--- Task brief ---
Repeat exactly the lines that run from the one containing "focal_35mm: 195" to the end of the data, and leave out all others.

(The data Opens)

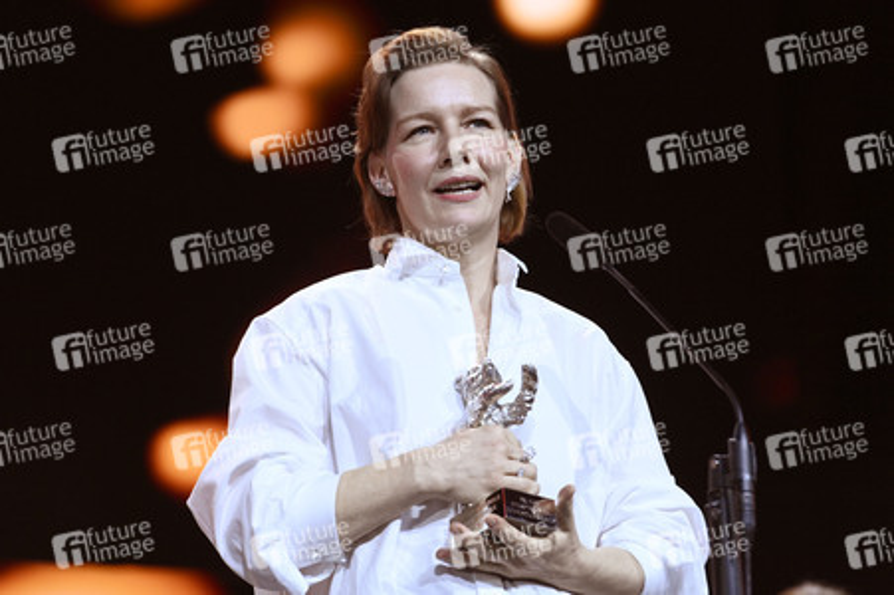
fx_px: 4839
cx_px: 447
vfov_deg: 7.0
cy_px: 298
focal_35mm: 195
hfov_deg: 10.6
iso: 4000
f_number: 5
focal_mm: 195
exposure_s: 1/250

(The data Closes)

--- Your solution ---
focal_35mm: 195
hfov_deg: 10.6
iso: 4000
f_number: 5
focal_mm: 195
exposure_s: 1/250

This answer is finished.